You can probably guess how I feel about supposedly secular or (cough) ‘unbigoted’ arguments against gay marriage – in short, they tend to be bullshit. Just recently I came across a similar argument (fully secular and, supposedly, without a whiff of bigotry anywhere) against repealing ‘Don’t Ask, Don’t Tell’, penned by James Bowman. I won’t go through the main thrust of the argument itself, which is slightly…esoteric, shall we say, but I will comment on a few aspects of it. The full thing can be found here, if you want to follow along at home.
Perhaps even critics of “Don’t ask, don’t tell” have an uneasy sense that they cannot simultaneously say–as much of the commentary about the film Brokeback Mountain seemed to suggest–that the homosexual relationship is simply friendship carried to a higher power and, as the advocates for gay marriage imply, that it is exactly the same as the erotic love between men and women. Those who are not homosexuals have always resisted any simple equivalence between sexual love and friendship, not out of bigotry but at least partly because to grant it would be an abdication of their own right to love. Characteristically, the robust heterosexual, if told that close friendship with another man is only a degree away from homosexual relations with him, will back off the friendship. He knows, or believes, what it seems the homosexual cannot know or believe, or doesn’t want to know or believe, namely that the two sorts of love are different in kind and not just in degree.
Might I suggest that when you start a point by invoking Brokeback Mountain, things will almost inevitably go downhill swiftly?
I really have no idea what Bowman is getting at here. Who says that ‘the homosexual relationship is simply friendship carried to a higher power’? This is the first I’ve ever heard of it, and I’ve been following the national embarrassment that is opposition to gay marriage and openly gay servicepeople for quite some time now. The idea that gay men (it’s all about gay men) view their relationships as some sort of friendship with benefits pervades the article and is taken as a given – Bowman seems to be assuming that his readers will automatically know what he’s talking about, but I haven’t the faintest idea. I certainly don’t view friendship as only quantitatively different from romantic love or sexual desire, and I’m genuinely perplexed at his casual assumption that I should.
This is also the first time I’ve ever seen both heterosexual men and homosexual men characterized poorly in one fell sweep. Heterosexuals, we are told, are (or want to be) real men, manly men, men who are aggressive in their love of all things heterosexual and who would end a friendship at the suggestion that it might contain in it something similar to romantic love. I’m not sure what kind of masculine image Bowman was trying to depict here, but I’m guessing it wasn’t ‘macho homophobe’. Homosexual men, on the other hand, are apparently in the grip of eros, the same corrupting force behind incest. (But homosexuality isn’t analogous to incest, Bowman is quick to point out. He doesn’t say why, given the rather overt comparison in the second last paragraph, so I’ll just take his word for it.)
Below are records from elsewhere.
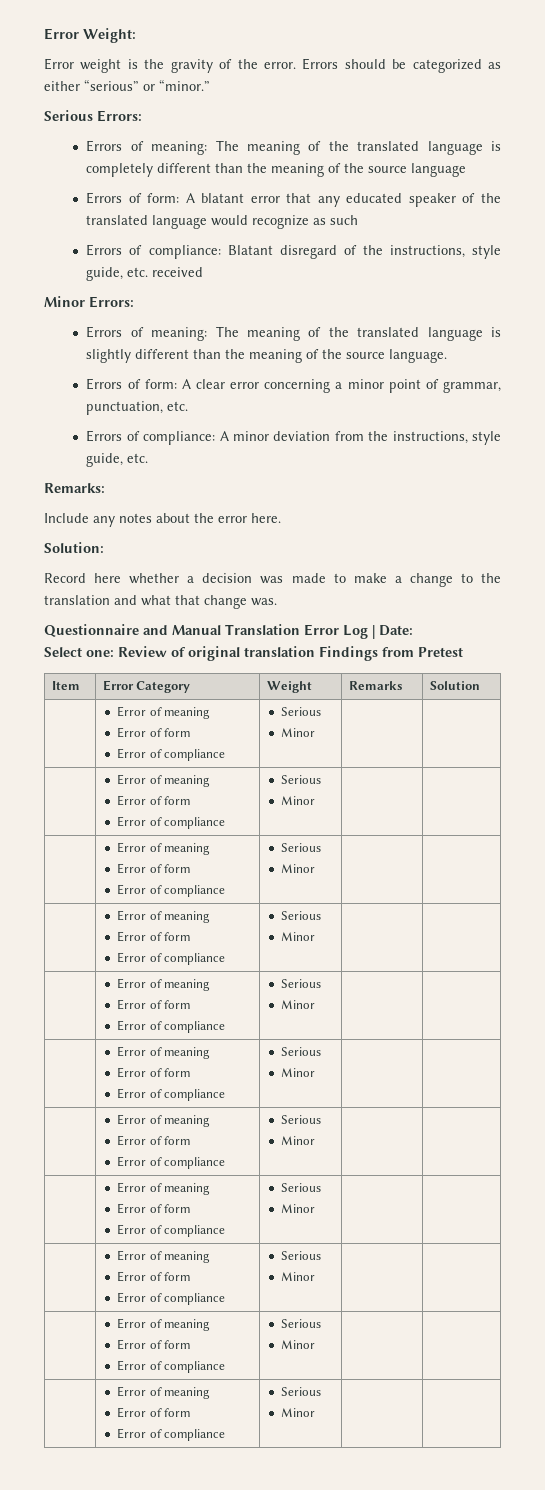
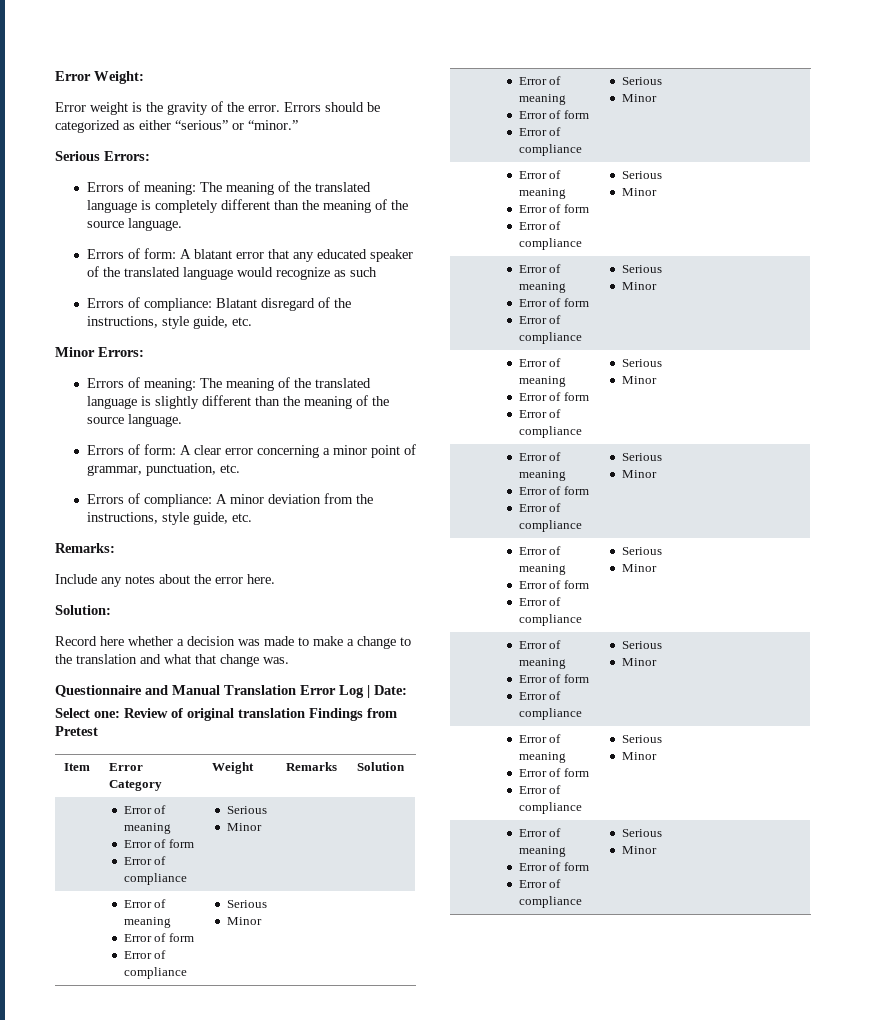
[411,163,467,177] language -> [127,218,182,231] language.
[152,267,204,277] received -> (252, 321) none

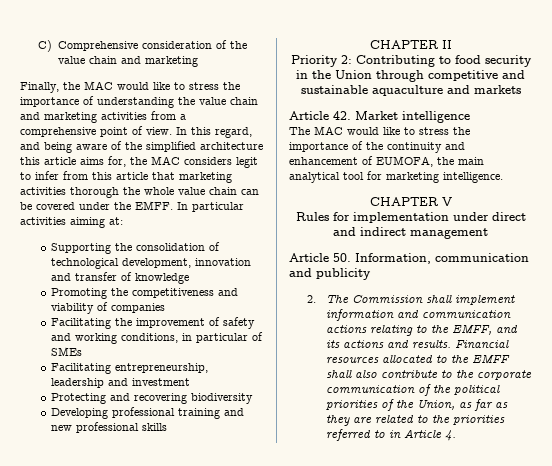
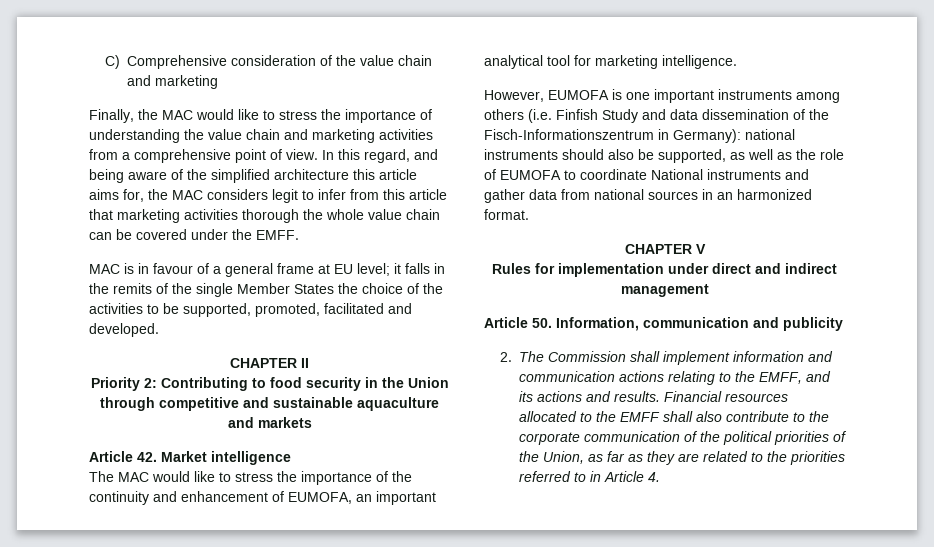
[177,202,244,212] [20,217,123,228] [51,242,221,254] [51,258,252,269] [51,272,190,284] [51,288,239,299] [51,302,166,314] [51,317,256,329] [51,332,264,344] [51,347,83,356] [51,363,209,374] [51,378,191,388] [51,393,254,404] [51,407,245,419] [51,422,168,433] In particular activities aiming at: // Supporting the consolidation of technological development, innovation and transfer of knowledge // Promoting the competitiveness and viability of companies // Facilitating the improvement of safety and working conditions, in particular of SMEs // Facilitating entrepreneurship, leadership and investment // Protecting and recovering biodiversity // Developing professional training and new professional skills -> [89,263,445,277] [89,283,443,297] [89,303,412,317] [89,323,159,337] // MAC is in favour of a general frame at EU level; it falls in the remits of the single Member States the choice of the activities to be supported, promoted, facilitated and developed.
[437,157,484,165] the main -> [356,491,436,505] an important
(503, 177) none -> [484,89,840,103] [484,109,829,123] [484,129,795,143] [484,149,844,163] [484,169,809,180] [484,189,812,203] [484,209,529,220] // However, EUMOFA is one important instruments among others (i.e. Finfish Study and data dissemination of the Fisch-Informationszentrum in Germany): national instruments should also be supported, as well as the role of EUMOFA to coordinate National instruments and gather data from national sources in an harmonized format.

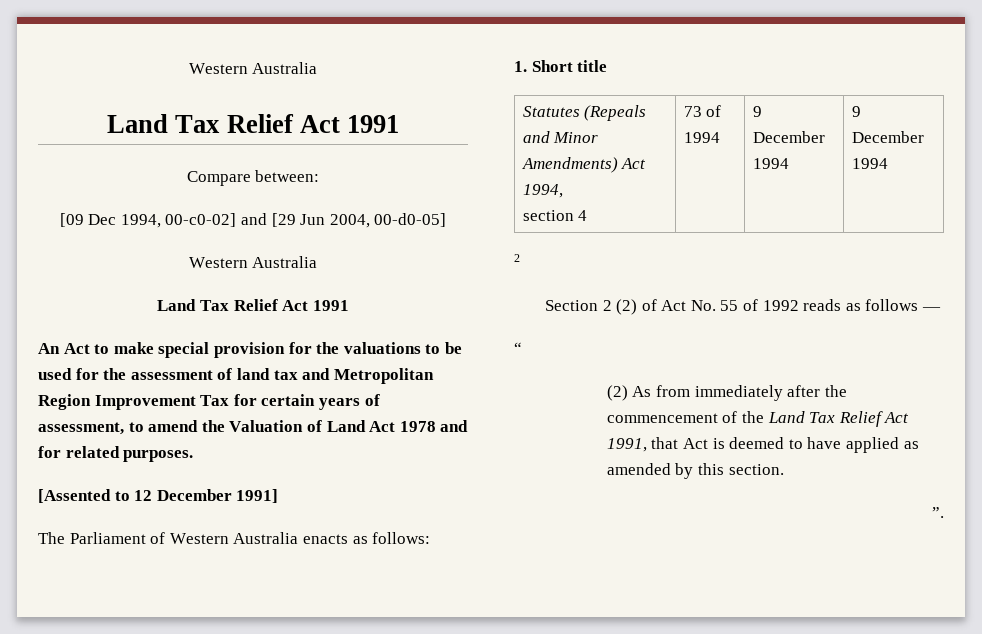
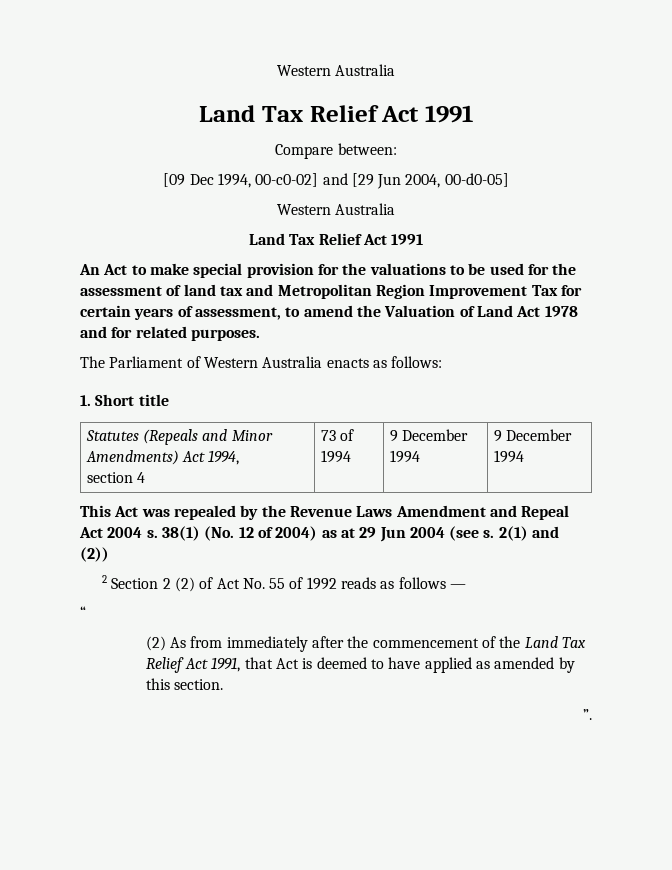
[38,489,279,503] // [Assented to 12 December 1991] -> (260, 335) none
[514,254,520,262] // 2 // -> [80,505,570,520] [79,526,560,542] [80,547,109,562] [101,575,107,583] // This Act was repealed by the Revenue Laws Amendment and Repeal Act 2004 s. 38(1) (No. 12 of 2004) as at 29 Jun 2004 (see s. 2(1) and (2)) // 2

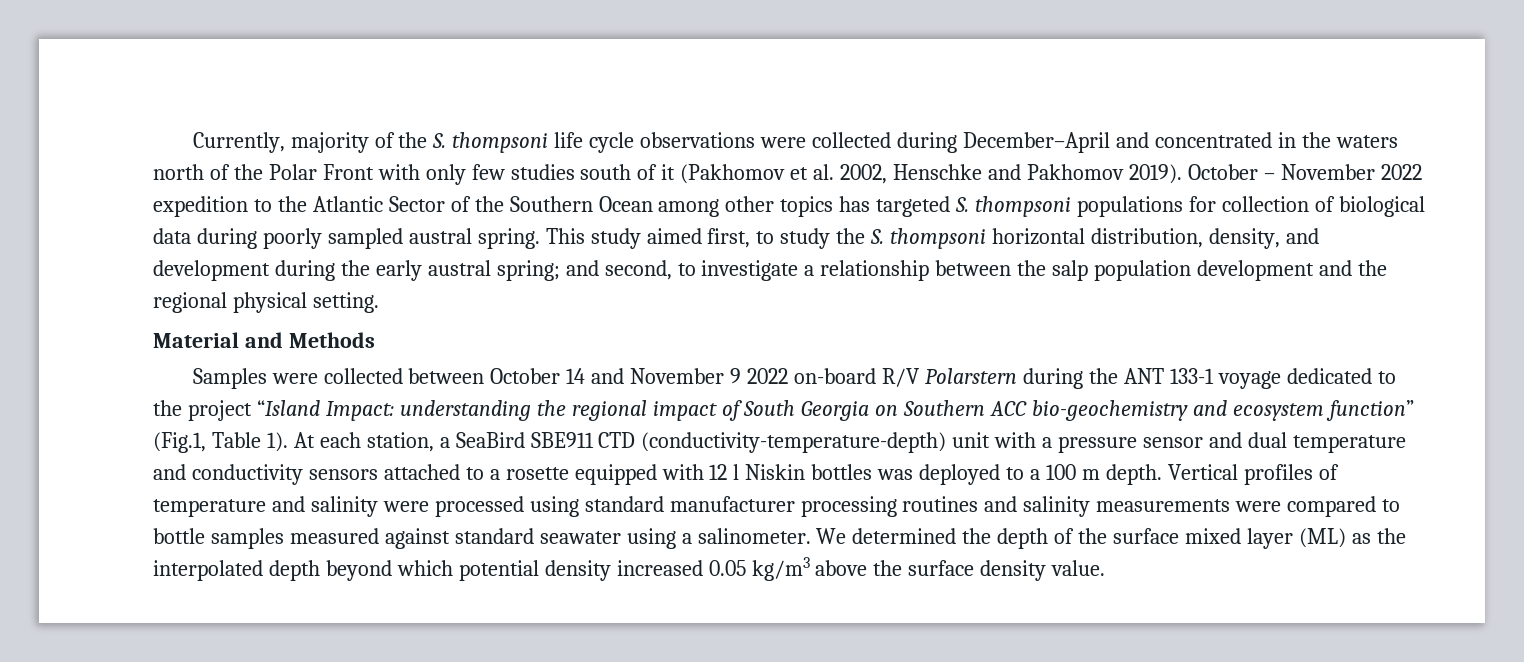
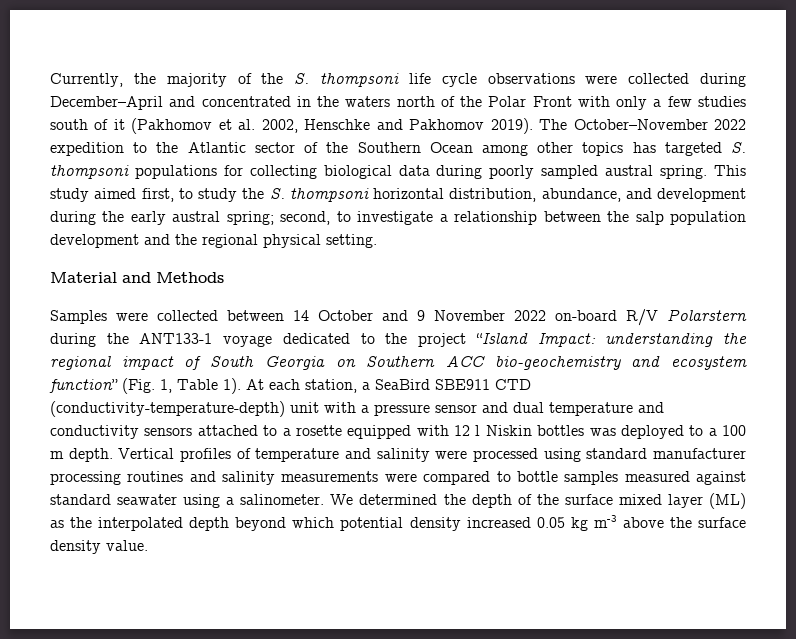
(285, 142) none -> [133,73,156,84] the
(466, 174) none -> [653,99,662,107] a
[1187,164,1375,180] October – November -> [539,119,708,130] The October–November
[388,196,445,212] Sector -> [254,142,295,153] sector
[1221,196,1335,212] collection of -> [249,165,317,179] collecting
[1208,228,1280,249] density, -> [541,188,621,202] abundance,
[565,260,599,276] and -> (274, 218) none
[490,368,742,384] October 14 and November 9 -> [293,310,505,321] 14 October and 9 November
[1123,368,1214,384] ANT 133-1 -> [139,333,213,344] ANT133-1
[153,432,206,453] (Fig.1, -> [122,378,172,394] (Fig. 1,
[751,557,810,581] kg/m3 -> [570,515,617,531] kg m-3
In another part of the article, Bowman suggests that gay people should be willing to ‘be publicly reticent about their sexual behavior’ if they really want the right to serve their country, in the process suggesting (oh so subtly) that the effort to get DADT repealed is some sort of political demonstration rather than a genuine push for equal rights. Of course, any gay reader will instantly notice his mistake – like so many heterosexual commentators, and that includes both sides of the debate, Bowman is here treating homosexuality as if it begins and ends with ‘sexual behavior’. However, one can be discharged from the military for identifying as gay even if one is not currently engaging in sex with another man (again keeping the focus on men here, as per our target for the evening). Being gay is not just about engaging in certain types of sex acts. It’s far more than that, and I’m willing to bet that even a vow of chastity on the part of gay soldiers wouldn’t be enough to satisfy proponents of DADT.
I merely ask those who wish to do away with the prohibition of open homosexuality in the armed services to consider that the more than 1,100 flag and general officers who recently declared their support for the existing law were motivated, as they claim, by genuine concern for national security and not by bigotry. Wouldn’t any refusal to do so be tantamount to -bigotry itself?
Gasp. I have never come across this argument before, Mr. Bowman, you have blown my mind.
Sorry, I couldn’t resist. Ignoring the incredibly moronic attempt at being profound, (‘Are not you who fight bigotry also engaging in bigotry? And are not you who fight discrimination not also engaging in discrimination? And can we please put an end to this pathetic rhetorical trick once and for all?’) I’m interested in finding out how Bowman knows that the 1,100 officers he mentions here were motivated only by national security. That’s a lot of people, after all, and I’d be honestly amazed if none of them had less pure intentions than the safety of their fellow citizens when they decided to support DADT.